*Excerpted passage*
****************
Olivier H · Answer 16 · Wed Apr 29 2015 20:45:29 GMT+0800 (China Standard Time)

What "tests" are you running on both instances ?
Could you try for example to launch 10 query (different or not) at the
same time ?

2015-04-29 14:41 GMT+02:00 Grégory Starck notifications@github.com:

my first results show "almost" the same time of processing in both
versions, let's say a 10-25% more for @master https://github.com/master
but absolutely not so much (almost 1500% more) than your result..

but I have everything running locally (and my laptop battery is nearly
over, I'm out actually, damn..) with 5k hosts & 20k services pointing to
127.0.0.1, the poller polling.. etc.. my system load was almost > 3.5
continously.. not best condition but that tells me that my config must not
match enough yours (i.e: that's not only an effect of a such big config).

what is reassuring is that I got the same results in both versions;
do you also get the same results in both versions ?

anyway: I don't know if it's possible to get your config, more or less ??
that would really ease my investigation as I'll be sure I'm with the
same config (or as close as possible) ?

—
Reply to this email directly or view it on GitHub
#58 (comment)
.

Grégory Starck · Answer 17 · Wed Apr 29 2015 20:56:18 GMT+0800 (China Standard Time)

no "tests", I just let everything running, my scheduler.. schedules checks, the poller .. executes the checks, my broker receives the broks and process them.. and I then just execute your LS query the exact same way than you..

but I'll give another check in about 2 hour, when I'll have recovered my battery charger ;)

about your config, possible to get it more or less the same ?

Grégory Starck · Answer 18 · Wed Apr 29 2015 23:00:59 GMT+0800 (China Standard Time)

@olivierHa

I gave it a second try (executed the query like 50 times in a row and estimated average result, which anyway was about always the same for each of the execution which is hopefully expected) and same results : master is "only" 15-25% above @b9f288 .. on my particular config (configured some services to succeed and others to fail). For info: the result of the query produced up to 8k rows (in both case).
The processing time was in average 2 or sometimes ~3 seconds, which given the load (> 1-2, sometimes 3) generated by all the daemons running locally isn't that bad..

I really need to know more about your config - at best to get a copy of it (sanitized if you wish ofcourse)..

Grégory Starck · Answer 19 · Fri May 01 2015 00:19:37 GMT+0800 (China Standard Time)

A comment about the 15-25% difference I conclude at the expense of master version vs b9f2883 :

it can be relatively easily explained : the commit coming after b9f2883.. (d61b659) has effectively changed a lot of things.. (now I regret of not having split it in at least 4-5 commits but it won't be impossible to improve things).
One of which is how the queries are actually executed : basically there was this kind of things happening before :

function which parse the query ->(call) function which execute the query from a high view point ->(call) function which sub-executes the query ->(call) others sub-sub-functions which ..

up to a level of 3-4 or even 5(or more) levels (depending on the query itself).

each of the functions basically returned a list of the rows of the result. the caller doing eventually some extra work/filtering on the returned list and then also returns its list result to its own caller, etc .. up to the primary one which finally will emit the resulting rows to the client.
****************
*Request 1*
In the discussion thread, how many hosts and services did Grégory Starck's local setup have?
The records have no connection to the discussion thread.

(Stored entries)
****************
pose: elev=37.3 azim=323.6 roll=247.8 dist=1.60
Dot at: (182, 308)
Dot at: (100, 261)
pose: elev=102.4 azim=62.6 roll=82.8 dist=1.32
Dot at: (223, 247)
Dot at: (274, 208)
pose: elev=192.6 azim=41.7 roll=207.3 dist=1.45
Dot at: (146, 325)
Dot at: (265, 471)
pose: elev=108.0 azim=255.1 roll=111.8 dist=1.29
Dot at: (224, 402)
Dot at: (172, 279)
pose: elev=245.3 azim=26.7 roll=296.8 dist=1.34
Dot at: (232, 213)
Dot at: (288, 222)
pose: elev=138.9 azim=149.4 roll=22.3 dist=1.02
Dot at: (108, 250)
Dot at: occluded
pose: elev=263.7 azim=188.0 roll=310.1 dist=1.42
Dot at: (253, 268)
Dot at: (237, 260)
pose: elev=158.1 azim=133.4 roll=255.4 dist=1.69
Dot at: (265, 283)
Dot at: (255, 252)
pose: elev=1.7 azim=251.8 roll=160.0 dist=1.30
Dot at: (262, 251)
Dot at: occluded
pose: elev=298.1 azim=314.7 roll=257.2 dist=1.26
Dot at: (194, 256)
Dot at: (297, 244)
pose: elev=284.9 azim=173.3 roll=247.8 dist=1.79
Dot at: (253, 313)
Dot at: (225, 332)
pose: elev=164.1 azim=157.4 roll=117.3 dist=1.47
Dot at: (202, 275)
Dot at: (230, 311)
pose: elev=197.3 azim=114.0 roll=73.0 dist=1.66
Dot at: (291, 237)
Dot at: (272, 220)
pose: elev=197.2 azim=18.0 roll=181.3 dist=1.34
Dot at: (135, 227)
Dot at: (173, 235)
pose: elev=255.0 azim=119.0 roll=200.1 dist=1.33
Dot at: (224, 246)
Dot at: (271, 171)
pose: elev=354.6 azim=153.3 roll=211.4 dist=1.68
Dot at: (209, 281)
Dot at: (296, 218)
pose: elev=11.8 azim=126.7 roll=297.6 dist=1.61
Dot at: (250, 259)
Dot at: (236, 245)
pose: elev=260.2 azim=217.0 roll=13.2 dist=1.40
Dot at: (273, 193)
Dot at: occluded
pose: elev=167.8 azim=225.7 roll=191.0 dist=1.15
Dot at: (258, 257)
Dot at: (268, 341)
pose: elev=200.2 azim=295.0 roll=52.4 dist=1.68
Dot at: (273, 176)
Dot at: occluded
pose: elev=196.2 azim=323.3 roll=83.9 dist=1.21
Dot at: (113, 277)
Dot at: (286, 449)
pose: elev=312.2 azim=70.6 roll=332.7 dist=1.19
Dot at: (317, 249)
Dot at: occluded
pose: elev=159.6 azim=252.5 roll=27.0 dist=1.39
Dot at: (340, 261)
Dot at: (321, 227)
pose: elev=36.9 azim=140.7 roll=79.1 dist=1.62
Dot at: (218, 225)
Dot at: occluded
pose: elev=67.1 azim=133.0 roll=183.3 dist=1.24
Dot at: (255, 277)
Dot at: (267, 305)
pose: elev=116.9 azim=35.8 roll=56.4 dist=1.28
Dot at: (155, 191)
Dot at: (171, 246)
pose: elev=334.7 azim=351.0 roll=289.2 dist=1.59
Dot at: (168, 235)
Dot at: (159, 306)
****************
*Request 2*
Format the lines of the records as a Markdown table with the columns No. and Line, leaving out blank lines. Begin at the line that contains "pose: elev=200.2 azim=295.0" and stop after the line that contains "Dot at: (267, 305)".

*Full response 1*
5k hosts and 20k services.

*Full response 2*
| No. | Line |
|---|---|
| 1 | pose: elev=200.2 azim=295.0 roll=52.4 dist=1.68 |
| 2 | Dot at: (273, 176) |
| 3 | Dot at: occluded |
| 4 | pose: elev=196.2 azim=323.3 roll=83.9 dist=1.21 |
| 5 | Dot at: (113, 277) |
| 6 | Dot at: (286, 449) |
| 7 | pose: elev=312.2 azim=70.6 roll=332.7 dist=1.19 |
| 8 | Dot at: (317, 249) |
| 9 | Dot at: occluded |
| 10 | pose: elev=159.6 azim=252.5 roll=27.0 dist=1.39 |
| 11 | Dot at: (340, 261) |
| 12 | Dot at: (321, 227) |
| 13 | pose: elev=36.9 azim=140.7 roll=79.1 dist=1.62 |
| 14 | Dot at: (218, 225) |
| 15 | Dot at: occluded |
| 16 | pose: elev=67.1 azim=133.0 roll=183.3 dist=1.24 |
| 17 | Dot at: (255, 277) |
| 18 | Dot at: (267, 305) |